When a Clipper turns tail at the first site of a downed shield, how do you kill it in a Krait Phantom? I follow and shoot its FSD but cannot mass lock the ship, so its gone in a few seconds. Do I need some kind of super penetrator rail gun or something, if such a thing even exists, to knock out its FSD in one hit?
Even in the modern era, the Clipper is stupid-fast. That should almost always be its preferred choice if it doesn't want to fight.
I don't believe that just because we're players, we have the grant to have 100% kill guarantee. That's ridiculously prevalent in almost all games, so the few games I find that allow NPCs a bit more survivability I enjoy it. Some stuff should be able to escape us depending on the circumstances, and easily sometimes. In the specific case of the Clipper, that sounds like what most real pilots would do with it. Why stay and risk getting peeled open when you can just boogie? Maybe they had a date.
I play a lot of modded STALKER, and mere survival is a win in that game. Avoiding things is also part of the gameplay, because sometimes getting into or staying in a combat just too dangerous for that particular scenario (enemy has grenades, outnumbered, poor terrain/weather, low on ammo, wounded, laden with stuff - all kinds of risks that could all potentially apply). It's a sense of existing in that environment, as the NPCs try to survive too using many of the same methods. Monsters and human factions all have enemies and they can attack each other out in the world. Human NPC use medkits even on each other, try to flank and sneak and use cover; doods that have a whole gang with them will be more aggressive than a single wounded guy, who will hide out.
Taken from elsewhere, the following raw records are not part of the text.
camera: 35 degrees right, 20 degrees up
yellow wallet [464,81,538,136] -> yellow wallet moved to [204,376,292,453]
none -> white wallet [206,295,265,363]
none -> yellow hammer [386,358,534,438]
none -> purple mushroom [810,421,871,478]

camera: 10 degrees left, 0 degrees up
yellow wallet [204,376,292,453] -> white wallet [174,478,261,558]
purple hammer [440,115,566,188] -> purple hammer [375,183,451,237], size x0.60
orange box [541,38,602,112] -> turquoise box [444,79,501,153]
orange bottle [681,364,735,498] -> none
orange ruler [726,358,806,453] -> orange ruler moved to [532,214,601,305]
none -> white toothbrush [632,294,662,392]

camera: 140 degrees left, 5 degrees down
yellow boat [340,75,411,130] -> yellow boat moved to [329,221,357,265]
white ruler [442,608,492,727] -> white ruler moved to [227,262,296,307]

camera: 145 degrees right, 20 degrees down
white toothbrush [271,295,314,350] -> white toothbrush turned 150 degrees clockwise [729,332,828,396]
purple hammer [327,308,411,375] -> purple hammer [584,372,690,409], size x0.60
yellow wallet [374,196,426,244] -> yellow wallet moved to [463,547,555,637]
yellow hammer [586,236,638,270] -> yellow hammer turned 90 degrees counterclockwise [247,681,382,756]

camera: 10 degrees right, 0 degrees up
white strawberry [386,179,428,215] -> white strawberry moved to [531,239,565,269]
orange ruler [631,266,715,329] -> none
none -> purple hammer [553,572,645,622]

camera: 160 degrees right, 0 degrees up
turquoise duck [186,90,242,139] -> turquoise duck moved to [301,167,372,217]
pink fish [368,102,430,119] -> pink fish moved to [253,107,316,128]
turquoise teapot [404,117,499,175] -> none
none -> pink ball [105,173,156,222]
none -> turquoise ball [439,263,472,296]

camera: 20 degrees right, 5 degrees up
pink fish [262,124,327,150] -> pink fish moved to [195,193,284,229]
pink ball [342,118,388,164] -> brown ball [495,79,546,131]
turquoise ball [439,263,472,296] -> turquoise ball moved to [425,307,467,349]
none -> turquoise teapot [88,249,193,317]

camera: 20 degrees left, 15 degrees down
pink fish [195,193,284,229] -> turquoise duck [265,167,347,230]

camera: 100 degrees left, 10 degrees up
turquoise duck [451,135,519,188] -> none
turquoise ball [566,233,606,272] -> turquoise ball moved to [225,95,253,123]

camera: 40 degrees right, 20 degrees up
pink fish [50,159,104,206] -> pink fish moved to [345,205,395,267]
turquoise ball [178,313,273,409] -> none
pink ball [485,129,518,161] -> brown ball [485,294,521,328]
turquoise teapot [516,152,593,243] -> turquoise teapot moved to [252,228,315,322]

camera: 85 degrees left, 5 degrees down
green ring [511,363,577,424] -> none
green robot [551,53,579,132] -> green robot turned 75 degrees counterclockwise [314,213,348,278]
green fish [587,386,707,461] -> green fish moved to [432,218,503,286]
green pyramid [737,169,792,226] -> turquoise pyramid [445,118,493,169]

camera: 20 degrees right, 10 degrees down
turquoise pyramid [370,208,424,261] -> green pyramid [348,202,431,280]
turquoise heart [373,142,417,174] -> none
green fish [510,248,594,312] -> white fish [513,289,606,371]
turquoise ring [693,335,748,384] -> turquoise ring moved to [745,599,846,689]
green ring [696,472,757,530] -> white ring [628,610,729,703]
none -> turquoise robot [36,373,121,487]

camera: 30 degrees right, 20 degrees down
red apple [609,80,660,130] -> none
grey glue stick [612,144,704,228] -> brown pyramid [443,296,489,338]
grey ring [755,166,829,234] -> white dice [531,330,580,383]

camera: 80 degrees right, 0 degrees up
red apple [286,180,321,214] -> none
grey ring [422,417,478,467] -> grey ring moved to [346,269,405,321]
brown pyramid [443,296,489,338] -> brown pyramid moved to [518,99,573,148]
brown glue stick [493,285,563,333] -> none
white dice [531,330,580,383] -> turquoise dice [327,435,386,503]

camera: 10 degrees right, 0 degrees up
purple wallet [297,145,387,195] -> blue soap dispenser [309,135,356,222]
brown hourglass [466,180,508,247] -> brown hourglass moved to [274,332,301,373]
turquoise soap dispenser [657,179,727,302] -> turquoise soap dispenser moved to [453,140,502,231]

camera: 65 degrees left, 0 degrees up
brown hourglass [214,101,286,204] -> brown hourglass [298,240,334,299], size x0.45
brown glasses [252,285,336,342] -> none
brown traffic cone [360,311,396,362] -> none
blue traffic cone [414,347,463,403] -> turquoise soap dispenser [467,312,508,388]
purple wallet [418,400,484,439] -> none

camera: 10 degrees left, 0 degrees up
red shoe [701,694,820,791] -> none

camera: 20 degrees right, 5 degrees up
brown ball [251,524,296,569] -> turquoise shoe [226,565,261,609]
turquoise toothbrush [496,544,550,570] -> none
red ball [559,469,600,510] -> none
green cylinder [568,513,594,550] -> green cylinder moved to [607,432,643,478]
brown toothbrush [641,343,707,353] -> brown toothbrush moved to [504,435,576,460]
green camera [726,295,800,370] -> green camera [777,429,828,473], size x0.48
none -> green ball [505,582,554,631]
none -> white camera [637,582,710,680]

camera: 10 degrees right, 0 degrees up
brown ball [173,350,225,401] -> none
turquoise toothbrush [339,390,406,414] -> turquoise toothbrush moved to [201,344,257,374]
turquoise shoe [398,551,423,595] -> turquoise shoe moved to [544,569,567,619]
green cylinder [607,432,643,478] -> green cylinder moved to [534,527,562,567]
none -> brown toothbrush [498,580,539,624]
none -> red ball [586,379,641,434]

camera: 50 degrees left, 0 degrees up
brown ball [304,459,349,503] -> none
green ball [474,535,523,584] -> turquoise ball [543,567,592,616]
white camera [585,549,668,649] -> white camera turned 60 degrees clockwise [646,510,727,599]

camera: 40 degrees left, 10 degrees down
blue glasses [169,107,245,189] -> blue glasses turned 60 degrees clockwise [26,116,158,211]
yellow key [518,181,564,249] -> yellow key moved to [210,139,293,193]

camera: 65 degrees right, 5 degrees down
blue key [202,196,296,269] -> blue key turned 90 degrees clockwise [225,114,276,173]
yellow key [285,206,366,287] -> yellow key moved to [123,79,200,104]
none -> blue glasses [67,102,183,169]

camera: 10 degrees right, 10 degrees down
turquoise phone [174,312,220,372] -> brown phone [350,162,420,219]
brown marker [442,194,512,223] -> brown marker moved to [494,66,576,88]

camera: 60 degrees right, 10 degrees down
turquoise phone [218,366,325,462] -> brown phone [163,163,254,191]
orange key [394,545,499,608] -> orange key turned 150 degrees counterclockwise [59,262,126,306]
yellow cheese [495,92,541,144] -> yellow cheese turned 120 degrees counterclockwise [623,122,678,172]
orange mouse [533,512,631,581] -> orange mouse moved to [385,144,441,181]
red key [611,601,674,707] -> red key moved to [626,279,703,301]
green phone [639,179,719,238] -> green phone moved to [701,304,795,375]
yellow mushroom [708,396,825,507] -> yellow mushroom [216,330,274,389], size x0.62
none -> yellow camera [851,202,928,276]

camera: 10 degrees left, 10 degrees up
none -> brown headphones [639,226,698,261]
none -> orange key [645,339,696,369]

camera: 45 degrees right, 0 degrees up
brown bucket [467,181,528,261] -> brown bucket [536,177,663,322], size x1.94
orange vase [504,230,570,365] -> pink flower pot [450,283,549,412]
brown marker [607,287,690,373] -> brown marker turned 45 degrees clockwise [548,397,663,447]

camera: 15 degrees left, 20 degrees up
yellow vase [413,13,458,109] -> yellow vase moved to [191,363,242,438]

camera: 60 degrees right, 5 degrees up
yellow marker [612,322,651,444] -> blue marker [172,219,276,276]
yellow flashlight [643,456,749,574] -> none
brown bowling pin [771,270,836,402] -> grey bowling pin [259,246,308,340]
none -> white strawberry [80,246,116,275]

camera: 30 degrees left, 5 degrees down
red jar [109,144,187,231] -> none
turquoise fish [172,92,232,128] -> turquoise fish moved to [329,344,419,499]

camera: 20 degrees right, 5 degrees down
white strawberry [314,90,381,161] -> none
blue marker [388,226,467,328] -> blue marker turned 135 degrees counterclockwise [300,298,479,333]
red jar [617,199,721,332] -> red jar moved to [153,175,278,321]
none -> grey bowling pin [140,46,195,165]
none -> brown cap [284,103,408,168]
This bit of Elite is levels below that feeling, but for me letting NPCs Sir Robin if they can adds far more believability to Pretend Spaceman than doods lining up for me to kill them with a salad fork. Yes, it's a burn if someone peels out, but for me that's part of the whole thing. I don't feel I was owed a statnubby just because I was fighting an NPC; those that get away might need something else to be stopped than what you currently have. Depends on what's going on too, if I'm doing haulage and get sucked into a combat, the hostile leaving and me having intact cargo is still a win to me.